Kanadyjscy Polacy są oburzeni. Wszystko przez artykuł „Opowieść o Auschwitz podejrzanie niekompletna” z dziennika „Toronto Star”. Autorem jest Avi Benlolo, prezes organizacji Przyjaciele Centrum Szymona Wiesenthala, który odbył niedawno podróż do Polski i Niemiec, gdzie zwiedził byłe niemieckie obozy koncentracyjne.

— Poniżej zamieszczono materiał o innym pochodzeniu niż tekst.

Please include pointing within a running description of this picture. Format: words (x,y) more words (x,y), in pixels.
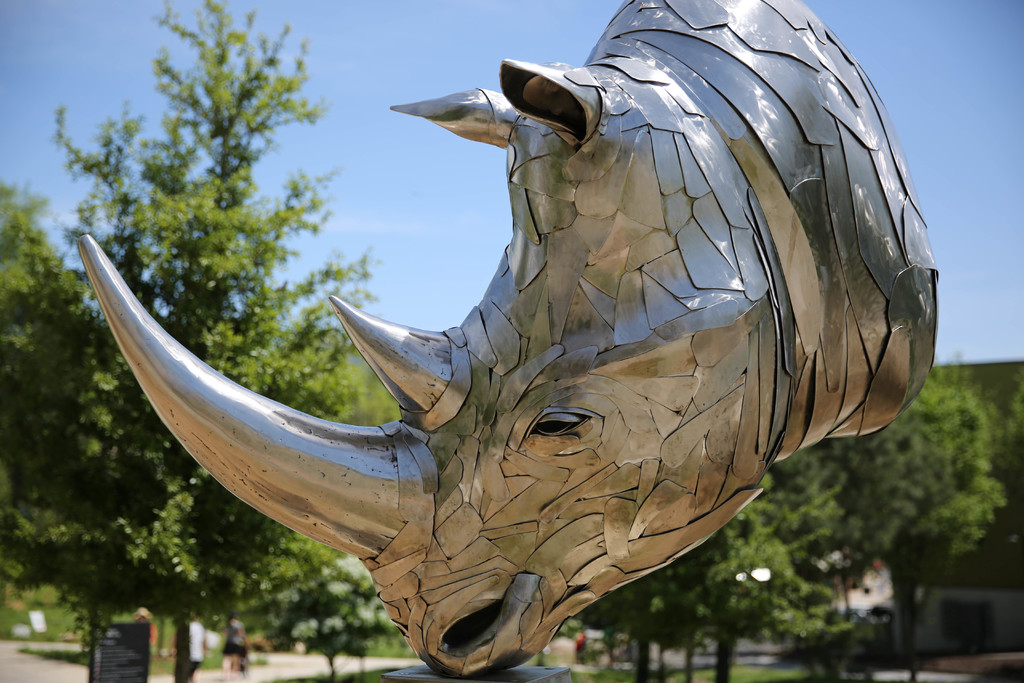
In the image there is a sculpture of head of an animal (499,393) and behind the sculpture (506,464) there are a lot of trees (125,504).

O ile sposób, w jaki Niemcy upamiętniają Holokaust, bardzo przypadł autorowi do gustu, w stosunku do Polaków Beniolo ma wiele zastrzeżeń. Według niego dyrekcja muzeum Auschwitz wprowadza w błąd zwiedzających. Opiera się bowiem na ekspozycjach z czasów PRL, z których wyraźnie nie wynika, że to Żydzi byli głównymi ofiarami obozu.
„Na wystawie można zobaczyć tysiące zdjęć polskich więźniów politycznych. Tylko w jednym przypadku można bez trudu zidentyfikować żydowskie nazwisko. To komunistyczna wersja historii. To dysproporcja upamiętnienia” – napisał Avi Benlolo.

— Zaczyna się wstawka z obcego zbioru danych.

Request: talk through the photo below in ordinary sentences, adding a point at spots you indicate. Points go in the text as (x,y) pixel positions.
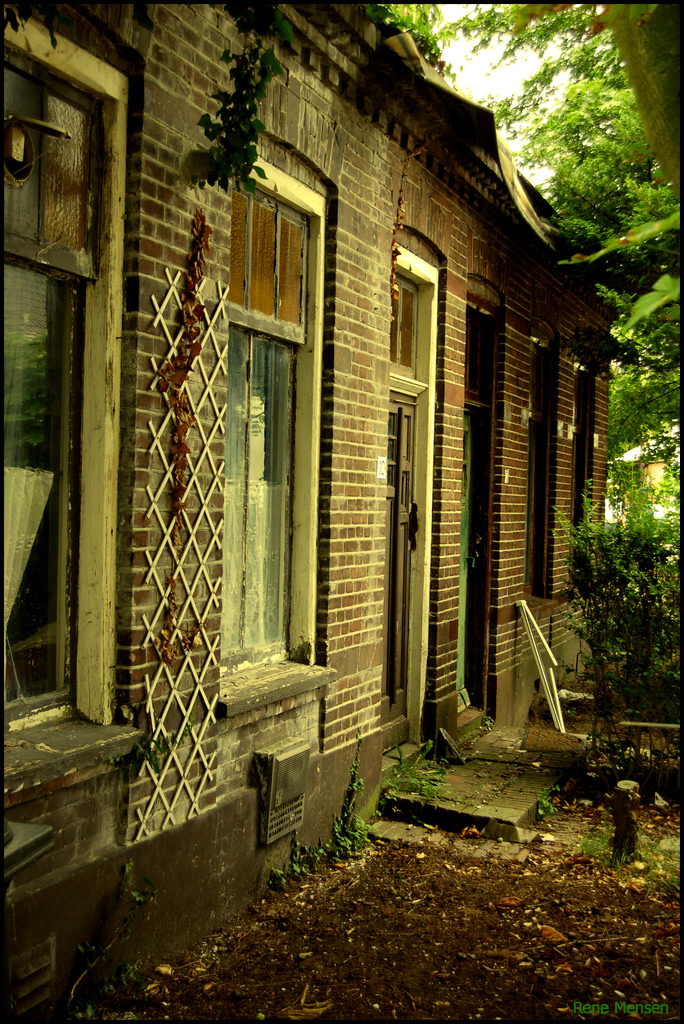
In this image in the front (169,517) there is a building (234,514) and there are windows (268,428) and there are trees (602,215) on the right side (670,604), there are dry leaves (575,937) on the ground (575,937) and the sky (485,66) is cloudy.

I dalej: „Weźmy choćby «mur rozstrzeliwań», gdzie ginęli polscy przywódcy. Stał się on miejscem symbolicznym dla polskiego nacjonalizmu. O tym, że jest ważniejszy niż inne miejsca w obozie świadczą stosy kwiatów i polska flaga. Historia żydowskich ofiar pozostaje nieopowiedziana. Auschwitz był zaś głównie żydowskim obozem śmierci. Niemcy to rozumieją. Pora, by Polacy także zmierzyli się z prawdą”.

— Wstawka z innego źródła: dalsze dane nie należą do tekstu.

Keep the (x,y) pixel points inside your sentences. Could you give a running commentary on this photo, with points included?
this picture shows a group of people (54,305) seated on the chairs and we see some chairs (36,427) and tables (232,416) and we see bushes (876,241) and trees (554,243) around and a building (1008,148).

Na artykuł ostro zareagował Kongres Polonii Kanadyjskiej. Opublikowany wczoraj list do „Toronto Star” napisała Hanna Sokolska, szefowa Komisji Obrony Dobrego Imienia Polaka i Polski. „Oskarżenia Benlolo wobec muzeum, Polski i Polaków są przewrotne i pozbawione podstaw” – podkreśliła.